I have installed both Air Ride and Dunlop and it was difficult to compare prices as the vans were different.

Personally I prefer the Dunlops (Marcle Leisure) as the pneumatics are better IMHO. I do not like push in fittings.


----------



## listerdiesel (Aug 3, 2012)

pneumatician said:


> I do not like push in fittings.


Pretty much industry-standard these days, and pretty reliable too, just look at their use on machine tools and the like.

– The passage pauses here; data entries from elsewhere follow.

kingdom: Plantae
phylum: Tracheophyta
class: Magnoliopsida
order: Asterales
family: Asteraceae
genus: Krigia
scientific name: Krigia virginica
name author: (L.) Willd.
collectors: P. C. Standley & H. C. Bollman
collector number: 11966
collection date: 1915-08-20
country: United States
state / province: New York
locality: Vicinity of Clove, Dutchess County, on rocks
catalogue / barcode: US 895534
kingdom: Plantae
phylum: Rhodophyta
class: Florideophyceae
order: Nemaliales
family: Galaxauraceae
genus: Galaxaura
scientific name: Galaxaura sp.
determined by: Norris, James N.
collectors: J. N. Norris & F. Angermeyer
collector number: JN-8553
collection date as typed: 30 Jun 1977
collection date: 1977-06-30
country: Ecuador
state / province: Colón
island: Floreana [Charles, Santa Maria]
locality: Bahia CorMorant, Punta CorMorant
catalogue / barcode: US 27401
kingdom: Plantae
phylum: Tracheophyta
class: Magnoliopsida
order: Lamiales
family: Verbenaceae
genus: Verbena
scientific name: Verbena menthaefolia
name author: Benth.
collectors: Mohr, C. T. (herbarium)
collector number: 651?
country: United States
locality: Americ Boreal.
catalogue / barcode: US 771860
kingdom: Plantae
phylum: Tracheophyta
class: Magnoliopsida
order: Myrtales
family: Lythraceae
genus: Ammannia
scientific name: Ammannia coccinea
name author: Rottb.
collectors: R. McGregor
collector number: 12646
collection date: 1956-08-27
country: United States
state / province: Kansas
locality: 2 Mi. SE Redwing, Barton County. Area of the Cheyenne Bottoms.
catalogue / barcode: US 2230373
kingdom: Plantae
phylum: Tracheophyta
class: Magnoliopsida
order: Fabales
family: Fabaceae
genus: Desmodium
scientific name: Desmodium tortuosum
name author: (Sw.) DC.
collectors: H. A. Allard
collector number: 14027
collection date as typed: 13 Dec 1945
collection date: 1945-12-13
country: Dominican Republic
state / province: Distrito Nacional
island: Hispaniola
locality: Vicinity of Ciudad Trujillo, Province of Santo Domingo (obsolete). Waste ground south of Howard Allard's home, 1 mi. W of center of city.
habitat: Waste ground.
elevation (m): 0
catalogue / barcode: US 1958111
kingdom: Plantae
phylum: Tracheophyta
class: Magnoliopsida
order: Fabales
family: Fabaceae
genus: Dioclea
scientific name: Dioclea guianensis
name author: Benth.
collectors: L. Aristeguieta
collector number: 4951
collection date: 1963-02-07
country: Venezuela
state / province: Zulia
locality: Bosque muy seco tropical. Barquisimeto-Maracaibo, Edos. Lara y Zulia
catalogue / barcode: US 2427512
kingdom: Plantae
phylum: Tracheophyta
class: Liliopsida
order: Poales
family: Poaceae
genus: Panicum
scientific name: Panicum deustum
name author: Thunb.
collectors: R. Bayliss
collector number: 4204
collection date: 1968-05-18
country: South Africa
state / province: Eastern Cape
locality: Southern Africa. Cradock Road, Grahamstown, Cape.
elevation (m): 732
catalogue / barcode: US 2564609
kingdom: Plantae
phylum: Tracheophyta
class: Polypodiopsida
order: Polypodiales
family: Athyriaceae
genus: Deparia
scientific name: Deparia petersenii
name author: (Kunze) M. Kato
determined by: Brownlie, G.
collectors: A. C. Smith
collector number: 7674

The Firestone airbags we bought for the Discovery have those fittings, and there are no reports of connector failures, and that is on 4X4's, so should be OK on a MH.

Peter


----------



## pneumatician (May 1, 2005)

I agree Peter, Granted it's been some fifteen years since I have used them in earnest ( we used to supply them, involved with "Legris"). But I still prefer the small bore fittings used on Dunlop system.


----------



## TheNomad (Aug 12, 2013)

You could maybe consider additional coil springs, the type that fit between axle and chassis, as made by "Spring Assisters.co.uk" 

I fitted them on two previous MH's and found them excellent. 

Not adjustable of course, but relatively cheap, easy to self-fit; and totally fit-and-forget. Handling was transformed.


----------



## stu7771 (Jul 22, 2011)

Re your query regarding ebay air suspension. I have just returned a set for our Fiat Ducato Frankia and I am awaiting my refund.

The item had parts missing and more importantly did not fit at all. They did ask before hand for our motorhome details, reg etc.

If it is the same one that I purchased from based in the the south west ish of England but the item is from Poland.

We are now looking into other options.


----------